Second: The majority erroneously rely on Third Division Awards 6602 and 6184. These Awards deal solely with disputes involving interpretation of the so-called National Forty-Hour-Week Agreement executed at Chicago, Illinois on March 19, 1949, effective September 1, 1949, between the Carriers and sixteen cooperating Railway Organizations. The American Train Dispatchers Association was not a party to that Agreement, nor were any of the rules contained therein applicable to employes represented by that Association. Neither did that Agreement contain the rule, supra, upon which the instant claim bottoms. Therefore it is elementary that the Awards cited and relied upon can have no possible effect in support of a proper determination of the dispute before the Board in docket TD 6592. That determination should have been, and must be made, by an analysis and interpretation of the Agreement rule before the Board.

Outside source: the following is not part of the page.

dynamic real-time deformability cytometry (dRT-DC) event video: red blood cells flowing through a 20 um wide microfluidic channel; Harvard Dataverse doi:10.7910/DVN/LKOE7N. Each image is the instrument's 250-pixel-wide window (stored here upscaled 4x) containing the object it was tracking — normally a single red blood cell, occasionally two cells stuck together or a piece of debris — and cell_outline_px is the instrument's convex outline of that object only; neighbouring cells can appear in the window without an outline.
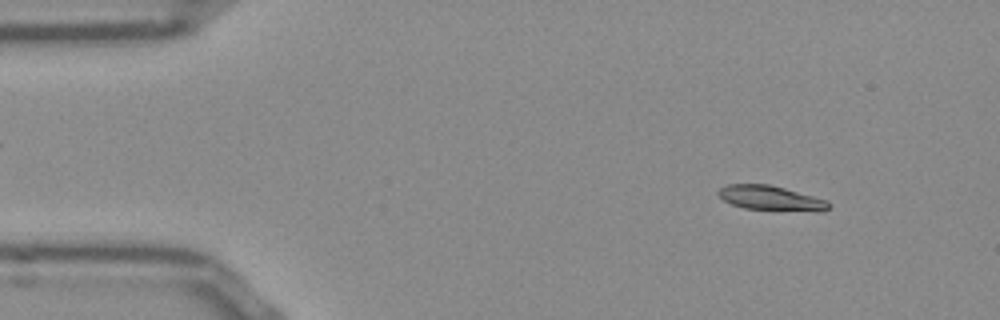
{"species": "Egyptian fruit bat (a non-hibernating species)", "species_latin": "Rousettus aegyptiacus", "temperature_condition": "room temperature", "stored_images_in_passage": 52, "segment_of_instrument_passage": [1, 2], "camera_frame_rate_fps": 3000, "um_per_image_px": 0.085, "frame": {"image": 1, "passage_image": 5, "time_ms": 1.333, "image_size_px": [1000, 320], "cell_outline_px": [[832, 204], [824, 212], [816, 212], [744, 208], [732, 204], [724, 200], [716, 192], [720, 188], [728, 184], [768, 184], [784, 188], [828, 200]], "centroid_in_image_um": [65.57, 16.85], "position_along_channel_um": 19.4, "area_um2": 15.95}}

Third: The only reason, or excuse, advanced by the majority for the conclusion reached in denying the claim is stated in the opinion, as follows:
It must first be observed that the assignments involved were not abolished. They remained in effect and were filled by regular assigned Dispatchers five days per week, and on the sixth and seventh days (rest days) were filled by doubling the territory of other Dispatchers, in direct violation 6839-14 551
of Article 3 of the Agreement. Such action has consistently been held by the Third Division to be in violation of the rule in previous Awards where the position of the Carrier has been based upon argument exactly similar to the above quoted opinion.
In Award 64 adopted June 25, 1935, the Board rejected a similar plea by the Carrier and sustained the claimed violation of the rule.
In Award 2454, adopted February 4, 1944, the Board rejected a similar contention of Carrier and sustained the claimed violation of an identical rule.
Finally, in Award 5069, adopted October 23, 1950, where the facts, circumstances, rule involved and position of the Carrier were to all purposes identical to the instant dispute, the claimed violation was sustained.
Thus we find, over a period of approximately fifteen years, the Board has held in each such dispute presented that the Carriers involved were in violation of an identical rule in "doubling the territory" of Train Dispatchers "for relief purposes." Yet, in the instant case the majority has elected, upon what has been termed a "philosophical view" of the situation, to completely disregard the clear and unambiguous restriction provided in the rule and the Awards so interpreting that rule.
Therefore, since the Award is based entirely upon inapplicable rules, Awards and improper theories, rather than the clear provisions of the rule and interpretations thereof, it can be of no effect, and for this reason a dissent must be entered.